*DATA PREPARATION Milestone 4:* Data Wrangling U.S. Census Bureau API  - Daniel Solis Toro

In [3]:
import requests
import pandas as pd
import numpy as np
from scipy import stats

# API Key
api_key = "e74d75dcaedb5caf0ceb4ddb4465b4be3ca1cc93"

# Step 0: Connect to the API and pull raw data
url = "https://api.census.gov/data/2021/acs/acs5"
params = {
    "get": "NAME,B19013_001E,B15003_017E,B15003_022E",
    "for": "county:*",
    "key": api_key
}

response = requests.get(url, params=params)
data = response.json()

# Create a DataFrame
df = pd.DataFrame(data[1:], columns=data[0])

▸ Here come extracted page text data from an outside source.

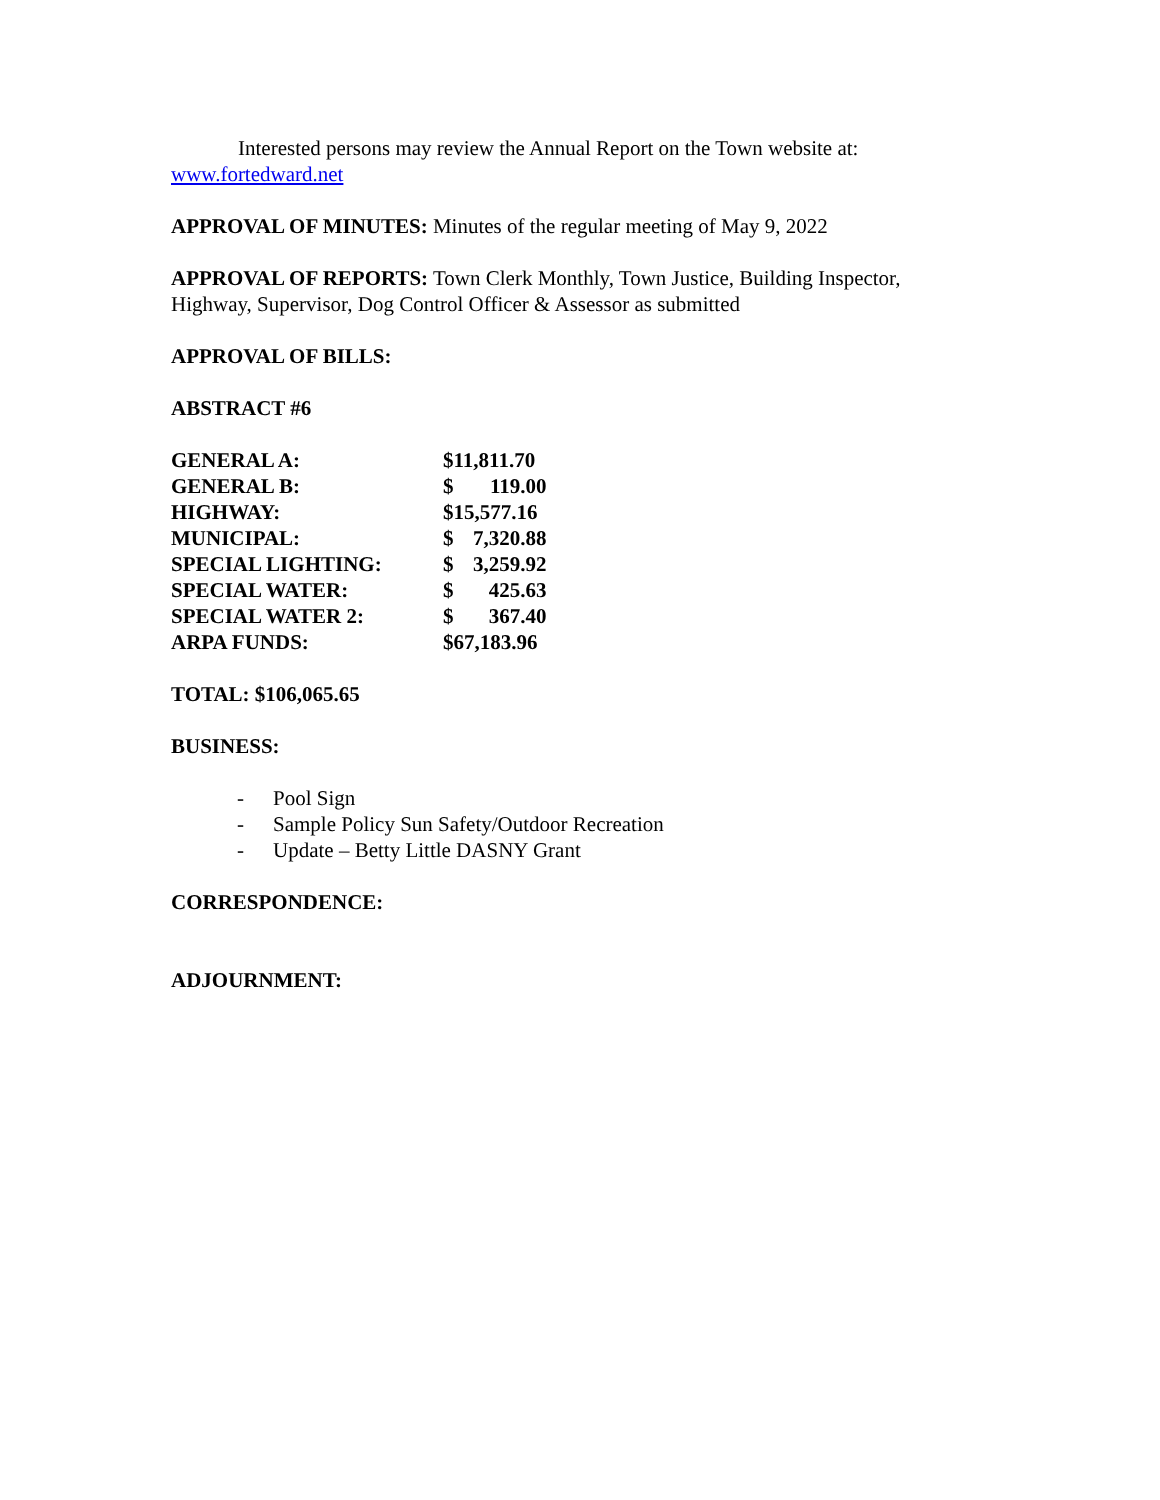Interested persons may review the Annual Report on the Town website at:
www.fortedward.net
APPROVAL OF MINUTES: Minutes of the regular meeting of May 9, 2022
APPROVAL OF REPORTS: Town Clerk Monthly, Town Justice, Building Inspector, Highway, Supervisor, Dog Control Officer & Assessor as submitted
APPROVAL OF BILLS:
ABSTRACT #6
| GENERAL A: | $11,811.70 | |
| GENERAL B: | $ | 119.00 |
| HIGHWAY: | $15,577.16 | |
| MUNICIPAL: | $ | 7,320.88 |
| SPECIAL LIGHTING: | $ | 3,259.92 |
| SPECIAL WATER: | $ | 425.63 |
| SPECIAL WATER 2: | $ | 367.40 |
| ARPA FUNDS: | $67,183.96 | |
TOTAL: $106,065.65
BUSINESS:
- Pool Sign
- Sample Policy Sun Safety/Outdoor Recreation
- Update – Betty Little DASNY Grant
CORRESPONDENCE:
ADJOURNMENT:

# Step #1 – Rename Columns
# Improve readability by using human-friendly column names
df.rename(columns={
    "NAME": "County Name",
    "B19013_001E": "Median Household Income",
    "B15003_017E": "High School Graduates",
    "B15003_022E": "Bachelor's Degree",
    "state": "State FIPS",
    "county": "County FIPS"
}, inplace=True)

# Step #2 – Convert Data Types
# Convert selected columns from strings to numeric
numeric_cols = ["Median Household Income", "High School Graduates", "Bachelor's Degree"]
df[numeric_cols] = df[numeric_cols].apply(pd.to_numeric, errors="coerce")

# Step #3 – Drop Rows with Missing Values
# Remove any county entries missing income or education values
df.dropna(subset=numeric_cols, inplace=True)

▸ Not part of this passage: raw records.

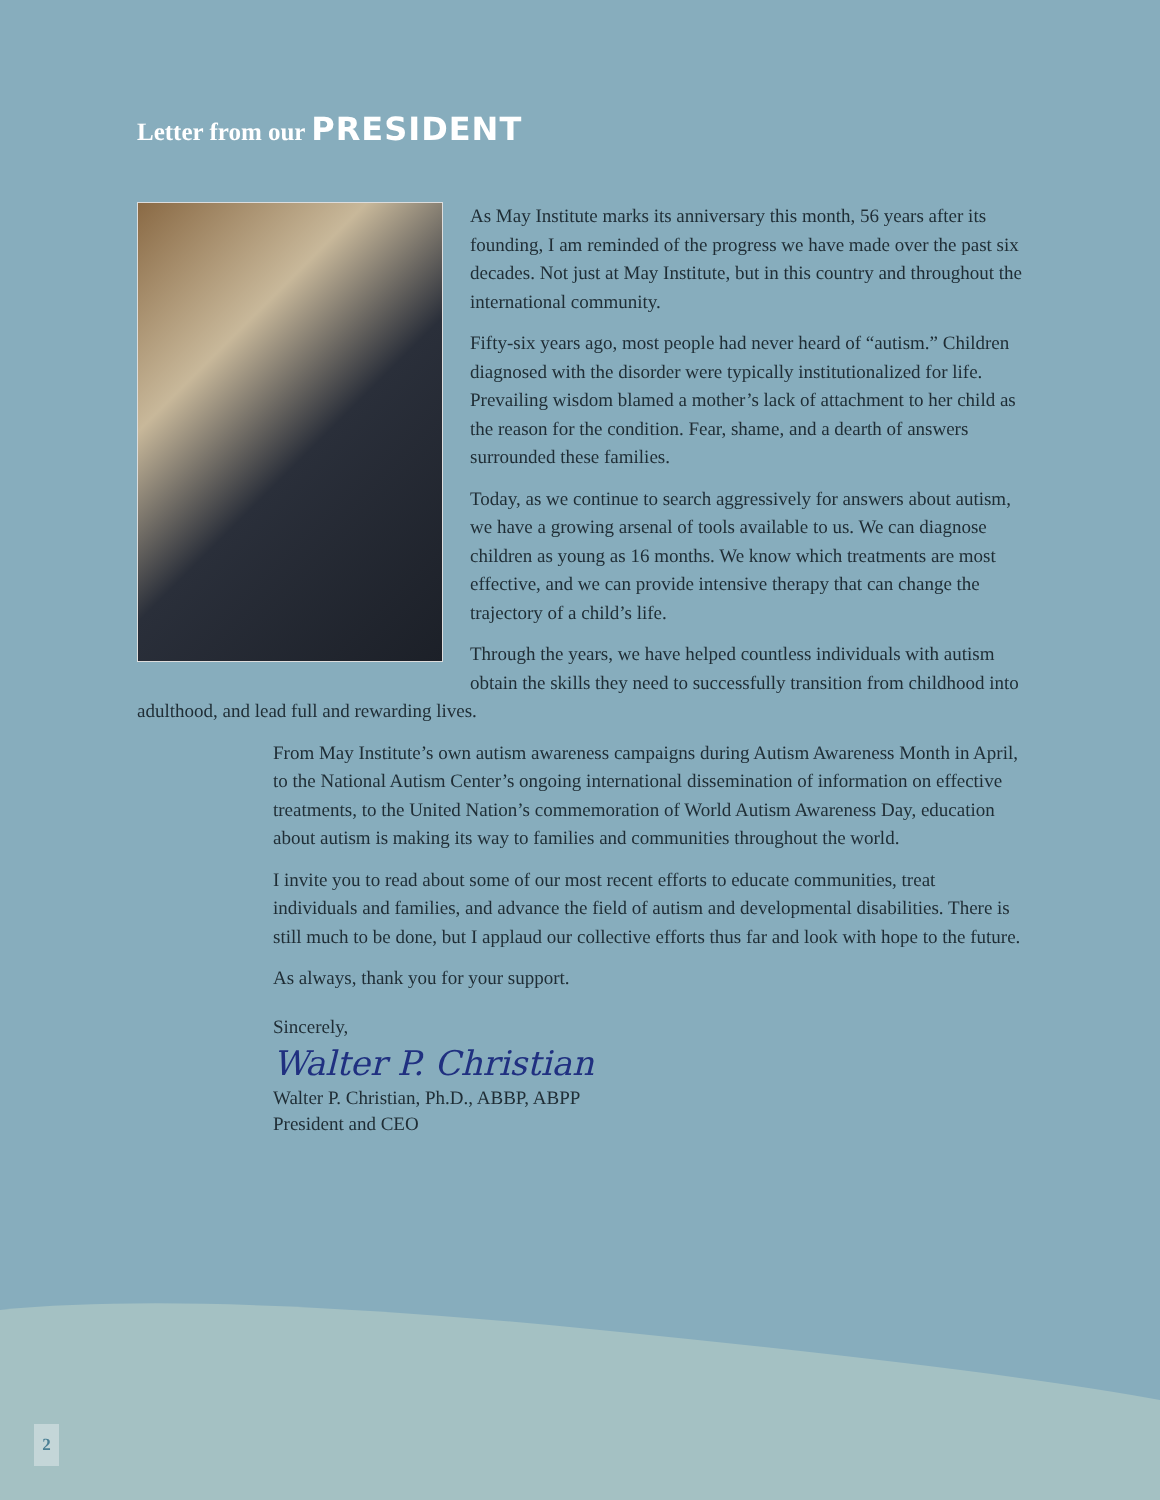Letter from our PRESIDENT
As May Institute marks its anniversary this month, 56 years after its founding, I am reminded of the progress we have made over the past six decades. Not just at May Institute, but in this country and throughout the international community.
Fifty-six years ago, most people had never heard of “autism.” Children diagnosed with the disorder were typically institutionalized for life. Prevailing wisdom blamed a mother’s lack of attachment to her child as the reason for the condition. Fear, shame, and a dearth of answers surrounded these families.
Today, as we continue to search aggressively for answers about autism, we have a growing arsenal of tools available to us. We can diagnose children as young as 16 months. We know which treatments are most effective, and we can provide intensive therapy that can change the trajectory of a child’s life.
Through the years, we have helped countless individuals with autism obtain the skills they need to successfully transition from childhood into adulthood, and lead full and rewarding lives.
From May Institute’s own autism awareness campaigns during Autism Awareness Month in April, to the National Autism Center’s ongoing international dissemination of information on effective treatments, to the United Nation’s commemoration of World Autism Awareness Day, education about autism is making its way to families and communities throughout the world.
I invite you to read about some of our most recent efforts to educate communities, treat individuals and families, and advance the field of autism and developmental disabilities. There is still much to be done, but I applaud our collective efforts thus far and look with hope to the future.
As always, thank you for your support.
Sincerely,
Walter P. Christian
Walter P. Christian, Ph.D., ABBP, ABPP
President and CEO
2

# Step #4 – Format Numbers
# Round numeric values to 2 decimal places
df[numeric_cols] = df[numeric_cols].round(2)

# Step #5 – Detect and Remove Outliers
# Using Z-score to remove rows with extreme values
z_scores = np.abs(stats.zscore(df[numeric_cols]))
df = df[(z_scores < 3).all(axis=1)]

# Step #6 – Create Education Ratio Column
# Add a new column calculating the ratio of bachelor’s degree to high school graduates
df["Bachelor-to-HS Ratio"] = (df["Bachelor's Degree"] / df["High School Graduates"]).round(3)

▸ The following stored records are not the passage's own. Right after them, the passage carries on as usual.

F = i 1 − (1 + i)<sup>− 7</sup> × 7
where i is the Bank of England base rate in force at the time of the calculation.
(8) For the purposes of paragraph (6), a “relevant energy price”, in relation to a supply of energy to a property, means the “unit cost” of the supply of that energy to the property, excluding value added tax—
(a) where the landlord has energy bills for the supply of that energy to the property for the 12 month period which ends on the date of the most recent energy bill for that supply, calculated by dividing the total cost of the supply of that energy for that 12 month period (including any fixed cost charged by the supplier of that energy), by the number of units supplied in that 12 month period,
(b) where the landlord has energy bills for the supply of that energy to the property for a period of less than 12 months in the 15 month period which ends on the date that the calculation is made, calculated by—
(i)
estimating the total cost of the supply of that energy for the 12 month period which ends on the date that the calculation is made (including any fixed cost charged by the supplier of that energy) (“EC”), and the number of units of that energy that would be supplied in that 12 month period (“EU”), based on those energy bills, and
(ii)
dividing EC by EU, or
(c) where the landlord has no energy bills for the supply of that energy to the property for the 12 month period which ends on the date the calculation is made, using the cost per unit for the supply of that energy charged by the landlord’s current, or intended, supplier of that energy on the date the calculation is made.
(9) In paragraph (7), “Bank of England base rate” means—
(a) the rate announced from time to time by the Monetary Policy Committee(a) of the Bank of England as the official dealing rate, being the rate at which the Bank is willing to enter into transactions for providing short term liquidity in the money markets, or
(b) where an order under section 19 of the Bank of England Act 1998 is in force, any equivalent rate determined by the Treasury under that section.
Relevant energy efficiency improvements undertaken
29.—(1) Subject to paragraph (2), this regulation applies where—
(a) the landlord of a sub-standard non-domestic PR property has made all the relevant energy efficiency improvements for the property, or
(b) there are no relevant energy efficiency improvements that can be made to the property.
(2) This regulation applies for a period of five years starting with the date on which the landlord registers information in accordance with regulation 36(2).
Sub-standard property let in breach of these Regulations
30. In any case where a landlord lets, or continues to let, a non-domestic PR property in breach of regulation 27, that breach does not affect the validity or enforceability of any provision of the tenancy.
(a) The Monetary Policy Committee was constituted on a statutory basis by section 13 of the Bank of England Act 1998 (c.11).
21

# Final Cleaned Dataset Preview
df.reset_index(drop=True, inplace=True)
df.head(10)

Unnamed: 0,County Name,Median Household Income,High School Graduates,Bachelor's Degree,State FIPS,County FIPS,Bachelor-to-HS Ratio
0,"Autauga County, Alabama",62660,10458,6507,1,1,0.622
1,"Baldwin County, Alabama",64346,36186,33379,1,3,0.922
2,"Barbour County, Alabama",36422,5204,1212,1,5,0.233
3,"Bibb County, Alabama",54277,5556,1276,1,7,0.23
4,"Blount County, Alabama",52830,11019,3783,1,9,0.343
5,"Bullock County, Alabama",29063,2455,560,1,11,0.228
6,"Butler County, Alabama",45236,5292,1087,1,13,0.205
7,"Calhoun County, Alabama",50977,22101,9159,1,15,0.414
8,"Chambers County, Alabama",47232,7212,2383,1,17,0.33
9,"Cherokee County, Alabama",43475,5451,1148,1,19,0.211


*Ethical Considerations of Data Wrangling (U.S. Census Data)*
For this project, we collected public socioeconomic data from the U.S. Census API, covering all counties in the United States. The data was cleaned by renaming variables, converting data types, handling missing values, rounding numerical data, detecting outliers, and adding a calculated education ratio. These transformations improve the dataset's usability but could introduce bias, particularly when outliers represent marginalized communities. The dataset adheres to federal privacy and ethical standards, as it is sourced directly from the U.S. Census Bureau. All cleaning steps were transparent, and no data was fabricated. Assumptions made—such as dropping missing values—could affect fairness in analysis, and further contextual evaluation is recommended to ensure equity. The data was acquired ethically and verified through a credible source.